0
votes

I am trying to write map-reduce job that calculates distribution of field values in Hive table (Hadoop 2.2.0.2.0.6.0-101). For example:

Input Hive table "ATable":

+------+--------+
! name | rating |   |
+------+--------+
| Bond |  7     |
| Megre|  2     |
! Holms|  11    |
| Puaro|  7     |
! Holms|  1     |
| Puaro|  7     |
| Megre|  2     |      
| Puaro|  7     |
+------+--------+

Map-reduce job should generate the following output table also in Hive:

+--------+-------+--------+
| Field  | Value |  Count |
+--------+-------+--------+
| name   | Bond  |   1    |
| name   | Puaro |   3    |
| name   | Megre |   2    |
| name   | Holms |   1    |
| rating | 7     |   4    |
| rating | 11    |   1    |
| rating | 1     |   1    |
| rating | 2     |   2    |
+--------+-------+--------+

To get field name/values I need to get access to HCatalog metadata, so I could use these in map method (org.apache.hadoop.mapreduce.Mapper) For this I am trying to adopt example from: http://java.dzone.com/articles/mapreduce-hive-tables-using

The code from this example compiles but produce a lot deprecation warnings:

protected void map(WritableComparable key, HCatRecord value,
 org.apache.hadoop.mapreduce.Mapper.Context context)
 throws IOException, InterruptedException {

 // Get table schema
 HCatSchema schema = HCatBaseInputFormat.getTableSchema(context);

 Integer year = new Integer(value.getString("year", schema));
 Integer month = new Integer(value.getString("month", schema));
 Integer DayofMonth = value.getInteger("dayofmonth", schema);

 context.write(new IntWritable(month), new IntWritable(DayofMonth));
}

Deprecation warnings:

HCatRecord
HCatSchema 
HCatBaseInputFormat.getTableSchema

Where to look for a similar example of using HCatalog in map-reduce with latest, not deprecated interfaces?

Thanks!

1

1 Answers

0
votes

I used the example given in one of Cloudera examples and used the framework given at this blog to compile my code.

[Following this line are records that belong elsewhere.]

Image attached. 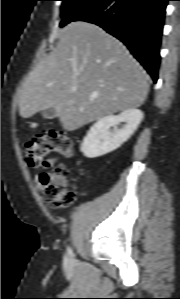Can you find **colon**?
<instances>
[{"label":"colon","mask_w":180,"mask_h":299,"mask_svg":"<svg viewBox=\"0 0 180 299\" xmlns=\"http://www.w3.org/2000/svg\"><path fill=\"white\" fill-rule=\"evenodd\" d=\"M59 153L69 157L73 154V141L62 130L46 129L35 140L24 146L25 162L30 167H40L45 157L51 153ZM41 196L44 202L52 208L69 206L75 198L74 190L63 165L40 175Z\"/></svg>","instance_id":"5ec220e1"}]
</instances>
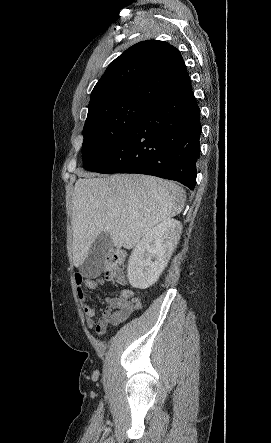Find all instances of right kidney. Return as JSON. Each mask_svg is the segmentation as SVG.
<instances>
[{
  "label": "right kidney",
  "instance_id": "1",
  "mask_svg": "<svg viewBox=\"0 0 271 443\" xmlns=\"http://www.w3.org/2000/svg\"><path fill=\"white\" fill-rule=\"evenodd\" d=\"M181 229V222L166 218L143 235L128 261L127 277L132 287L146 289L157 281L180 239Z\"/></svg>",
  "mask_w": 271,
  "mask_h": 443
}]
</instances>
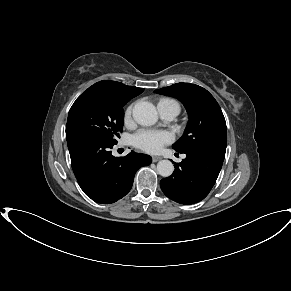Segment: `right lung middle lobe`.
Listing matches in <instances>:
<instances>
[{
	"label": "right lung middle lobe",
	"instance_id": "dd1d6c3e",
	"mask_svg": "<svg viewBox=\"0 0 291 291\" xmlns=\"http://www.w3.org/2000/svg\"><path fill=\"white\" fill-rule=\"evenodd\" d=\"M128 101L91 86L70 108L66 134H85L115 145L123 127V106Z\"/></svg>",
	"mask_w": 291,
	"mask_h": 291
}]
</instances>
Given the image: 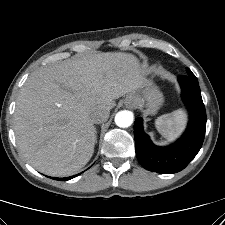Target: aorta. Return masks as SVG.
<instances>
[{
  "instance_id": "obj_1",
  "label": "aorta",
  "mask_w": 225,
  "mask_h": 225,
  "mask_svg": "<svg viewBox=\"0 0 225 225\" xmlns=\"http://www.w3.org/2000/svg\"><path fill=\"white\" fill-rule=\"evenodd\" d=\"M133 113L131 111L123 110L116 114L115 123L121 128H126L131 126L133 123Z\"/></svg>"
}]
</instances>
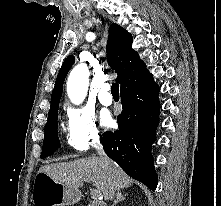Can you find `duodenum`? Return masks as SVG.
Wrapping results in <instances>:
<instances>
[{
    "label": "duodenum",
    "mask_w": 221,
    "mask_h": 206,
    "mask_svg": "<svg viewBox=\"0 0 221 206\" xmlns=\"http://www.w3.org/2000/svg\"><path fill=\"white\" fill-rule=\"evenodd\" d=\"M89 206H106V205L98 200L92 199L90 200Z\"/></svg>",
    "instance_id": "duodenum-1"
}]
</instances>
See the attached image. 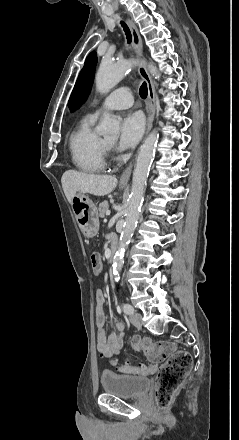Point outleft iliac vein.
Instances as JSON below:
<instances>
[{"instance_id": "1", "label": "left iliac vein", "mask_w": 239, "mask_h": 440, "mask_svg": "<svg viewBox=\"0 0 239 440\" xmlns=\"http://www.w3.org/2000/svg\"><path fill=\"white\" fill-rule=\"evenodd\" d=\"M130 322L137 328L142 326V315L140 313H133L129 317Z\"/></svg>"}]
</instances>
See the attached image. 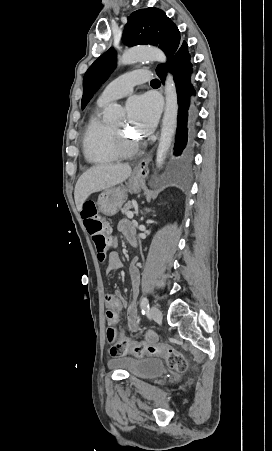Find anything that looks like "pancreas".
I'll use <instances>...</instances> for the list:
<instances>
[{"label": "pancreas", "mask_w": 272, "mask_h": 451, "mask_svg": "<svg viewBox=\"0 0 272 451\" xmlns=\"http://www.w3.org/2000/svg\"><path fill=\"white\" fill-rule=\"evenodd\" d=\"M130 208H133L131 202H127V204H125V206H123V208L121 210V214H125V216H127Z\"/></svg>", "instance_id": "pancreas-1"}]
</instances>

I had to add the maven repo for hcatalog in the pom.xml as well. This example uses new mapreduce API's and not the deprecated mapred ones. Hope it helps.

        <dependency>
        <groupId>org.apache.hcatalog</groupId>
        <artifactId>hcatalog-core</artifactId>
        <version>0.11.0</version>
        </dependency>